Circuit design text data
↓↓↓
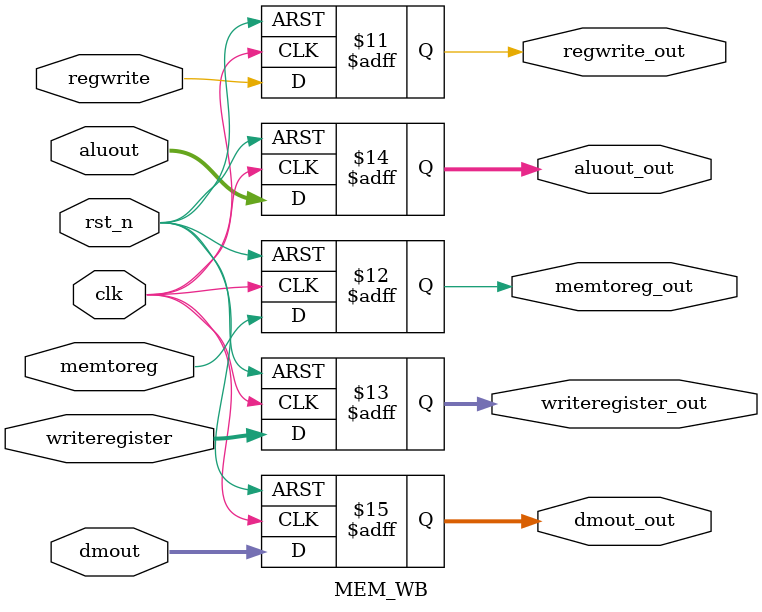
<source format=v>
module MEM_WB (
    clk,
    rst_n,
    dmout,
    aluout,
    writeregister,
    memtoreg,
    regwrite,
    dmout_out, 
    aluout_out, 
    writeregister_out, 
    memtoreg_out, 
    regwrite_out
);
input clk, rst_n;
input memtoreg,regwrite;
input [4:0]writeregister;
input [63:0]dmout,aluout;
output reg  memtoreg_out, regwrite_out;
output reg [63:0]dmout_out,aluout_out;
output reg [4:0]writeregister_out;
always@(posedge clk or negedge rst_n)begin
    if(!rst_n) dmout_out<=64'b0;
    else dmout_out<=dmout;
end
always@(posedge clk or negedge rst_n)begin
    if(!rst_n) aluout_out<=64'b0;
    else aluout_out<=aluout;
end
always@(posedge clk or negedge rst_n)begin
    if(!rst_n) writeregister_out<=4'b0;
    else writeregister_out<=writeregister;
end
always@(posedge clk or negedge rst_n)begin
    if(!rst_n) memtoreg_out<=1'b0;
    else memtoreg_out<=memtoreg;
end
always@(posedge clk or negedge rst_n)begin
    if(!rst_n) regwrite_out<=1'b0;
    else regwrite_out<=regwrite;
end
endmodule
</source>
↑↑↑
** PROBLEM REQUIREMENTS **
Repeat exactly the lines starting at the line with "input [4:0]writeregister;" and ending with the final line of the entries. Include nothing else.

** OUTPUT BELOW **
input [4:0]writeregister;
input [63:0]dmout,aluout;
output reg  memtoreg_out, regwrite_out;
output reg [63:0]dmout_out,aluout_out;
output reg [4:0]writeregister_out;
always@(posedge clk or negedge rst_n)begin
    if(!rst_n) dmout_out<=64'b0;
    else dmout_out<=dmout;
end
always@(posedge clk or negedge rst_n)begin
    if(!rst_n) aluout_out<=64'b0;
    else aluout_out<=aluout;
end
always@(posedge clk or negedge rst_n)begin
    if(!rst_n) writeregister_out<=4'b0;
    else writeregister_out<=writeregister;
end
always@(posedge clk or negedge rst_n)begin
    if(!rst_n) memtoreg_out<=1'b0;
    else memtoreg_out<=memtoreg;
end
always@(posedge clk or negedge rst_n)begin
    if(!rst_n) regwrite_out<=1'b0;
    else regwrite_out<=regwrite;
end
endmodule
</source>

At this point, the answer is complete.